São os nichos sepulcrais, os loculi, nos quais,
semelhantes aos passageiros que se entregam ao sono embalados por balanços do
navio, repousam os mortos cristãos, frequentemente até quatorze colocados uns
sobre os outros, sem distinção de posição, idade nem de sexo. Cada polegar do
nicho, cada metro quadrado da parede é usado com economia; mas cada um, criança
ou adulto, tem sua tumba cavada na rocha, e onde ninguém tinha sido enterrado.

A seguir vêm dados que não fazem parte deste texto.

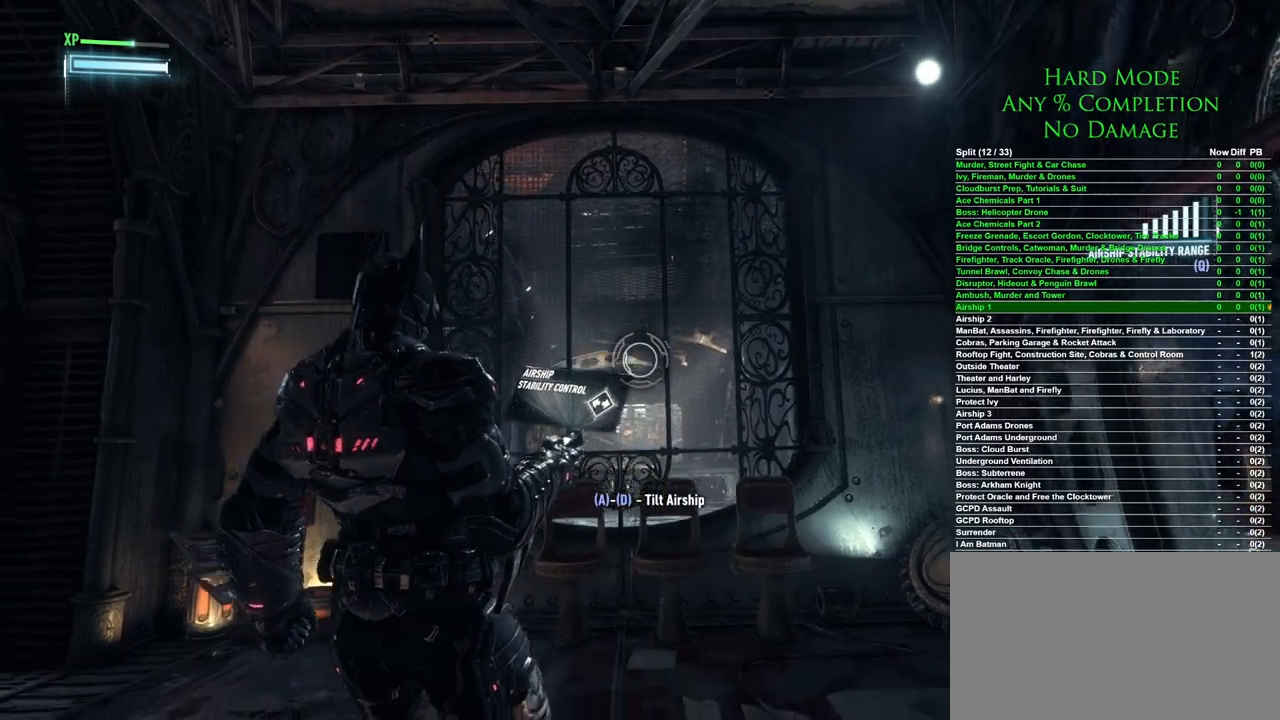
{"keys": [], "mouse": [], "events": [[417, "e", "down"], [450, "e", "up"]]}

As galerias, entre uma altura de sete a quinze pés, são tão estreitas, que freqüentemente
uma pessoa basta para ocupar a largura. Mas seu comprimento é tamanho que, se
pudéssemos reuni-las todas juntas, extremo a extremo, teríamos perto de
trezentas léguas de caminho a percorrer, e passaríamos ao lado de quatro a seis
milhões tumbas.
Esse trabalho de escavação e de
corte das galerias sepulcrais e das loculi, assim como
dos cortes mais espaçosos das capelas, era confiado à uma corporação ou
confraria de verdadeiros imitadores de Tobias, aos fossores, coveiros,
que eram preparados para sua vocação por um tipo de ordenação ou de bênção
eclesiástica.
As
Catacumbas de Roma – Destinação e finalidade das Catacumbas
Cinco Santos - Igreja Primitiva
Esforcemo-nos, depois desta curta
descrição, em descobrir para qual fim estas Catacumbas foram cavadas. Sua
destinação original e primeira sai claramente do nome que elas levavam na
antiguidade cristã. Elas eram chamadas cemitérios, coemeterium, ou seja, lugar de descanso, dormitório.
Elas tinham então servido primitivamente de lugar de sepultura aos cristãos de
Roma. Tão logo eles consideraram seus corpos como os membros do Cristo, como os
templos do Espírito Santo e vasos de eleição, eles não quiseram nem queimá-los
sobre uma fogueira, segundo o costume pagão então em vigor, nem expô-los para
serem desonrados pelos infiéis. Ademais, como eles estavam destinados para
resplandecer um dia cheios de magnificência e de luz na glória divina, eles os deitavam como uma semente no campo abençoado; ou
ainda, segundo a palavra mais expressiva dos primeiros cristãos, eles os
depositavam aí, como se deposita, para conservá-lo, um tesouro em lugar seguro.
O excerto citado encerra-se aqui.